# Work to complete:
Rewrite everything from the line containing "At which category" down to the line containing "Dec. 31, 2013", replacing "highest" with "lowest" and leaving all else unchanged.

# Records:

——

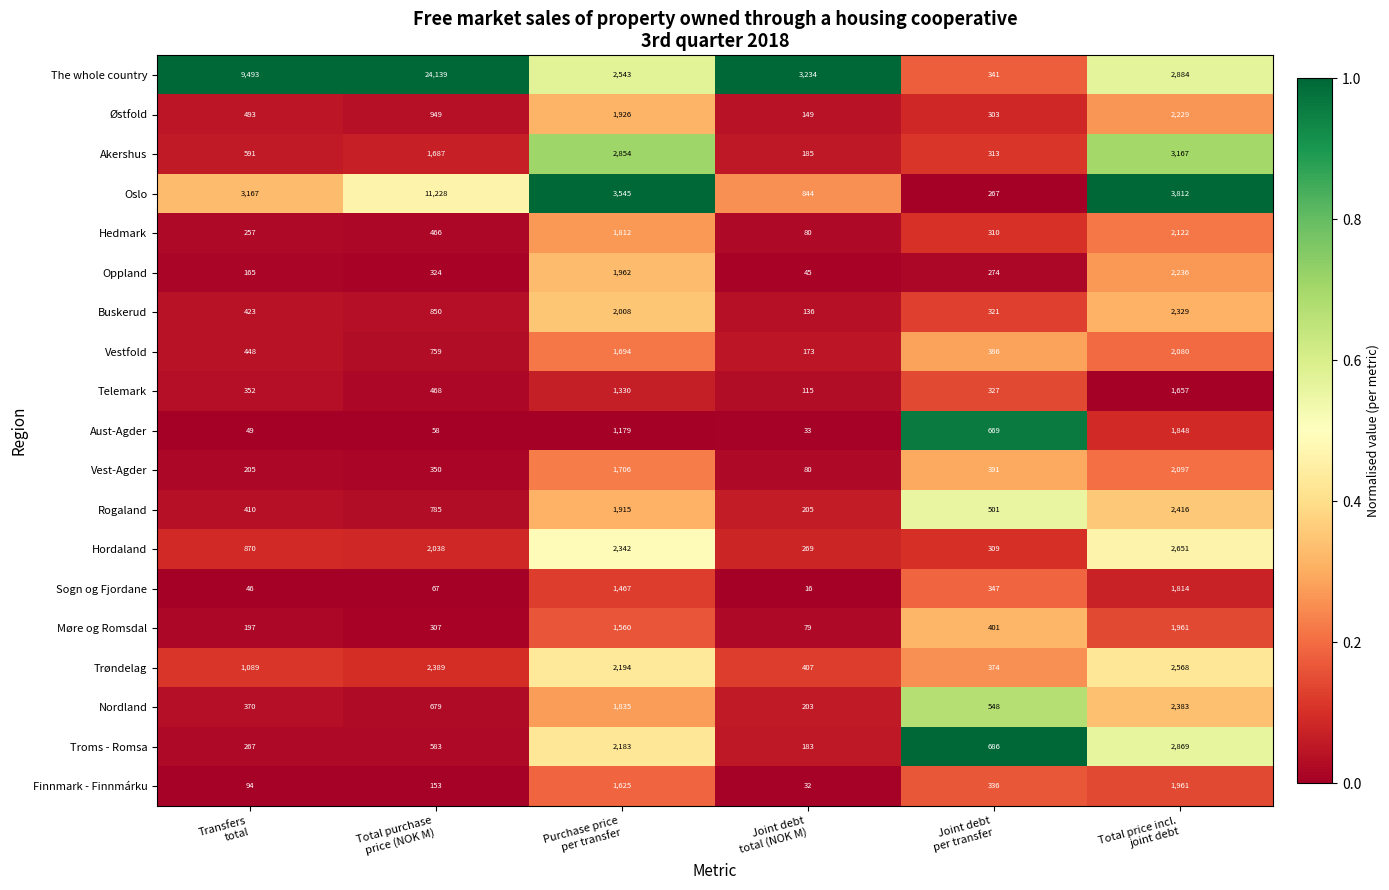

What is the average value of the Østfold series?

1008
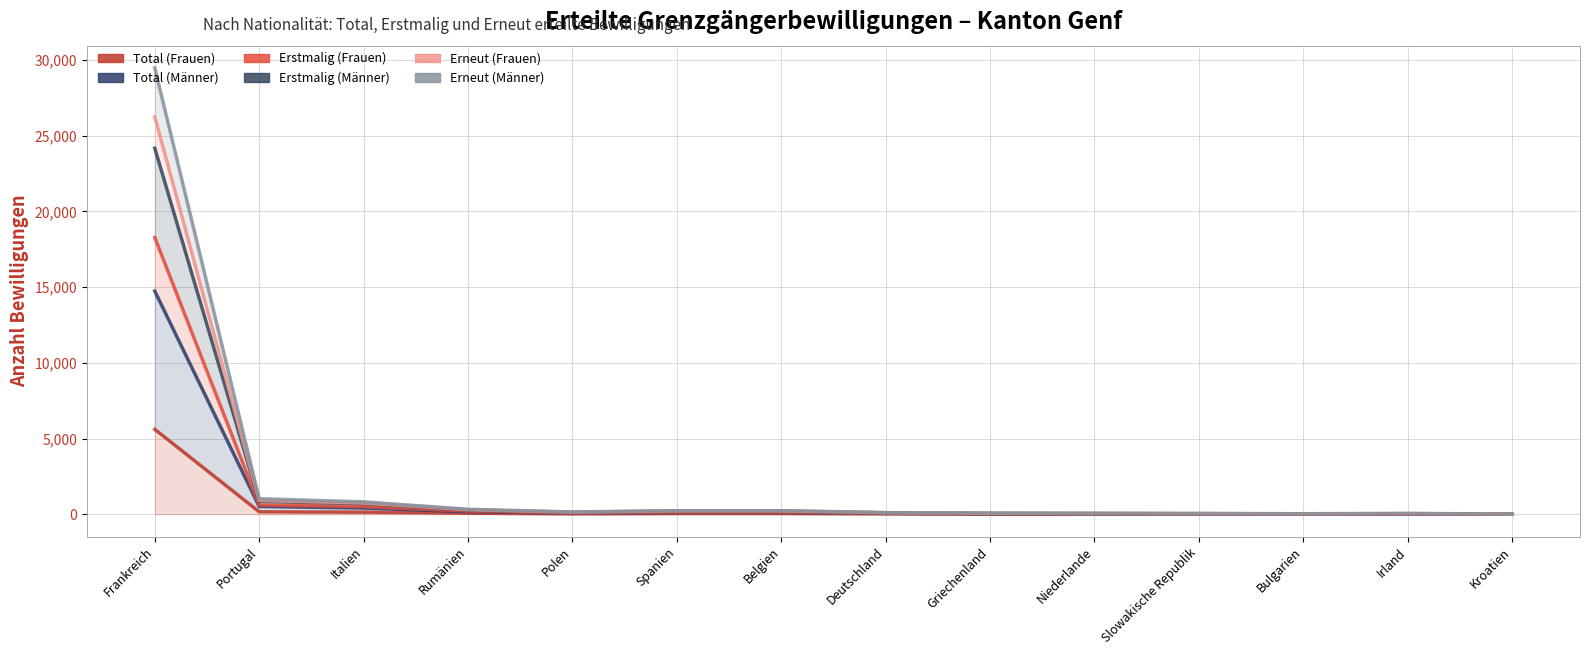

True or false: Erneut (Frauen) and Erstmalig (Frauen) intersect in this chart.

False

——

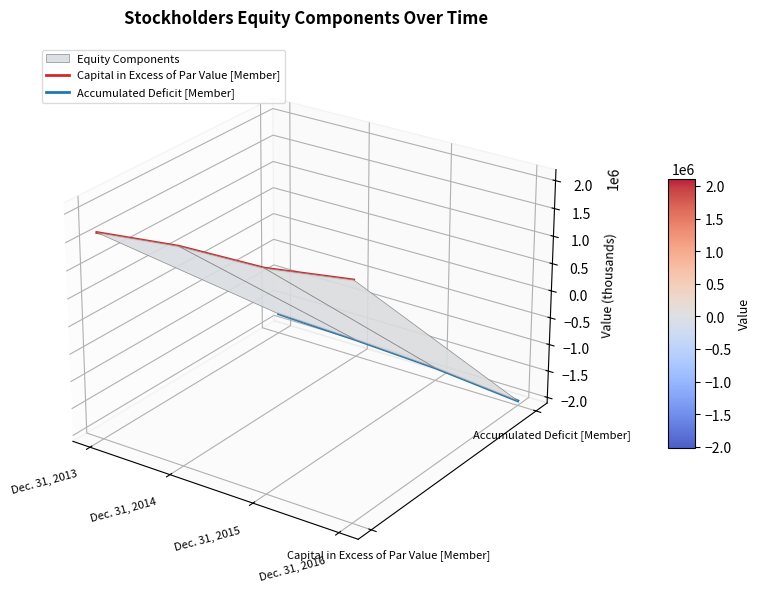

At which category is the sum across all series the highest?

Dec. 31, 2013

——

# Result:
At which category is the sum across all series the lowest?

Dec. 31, 2013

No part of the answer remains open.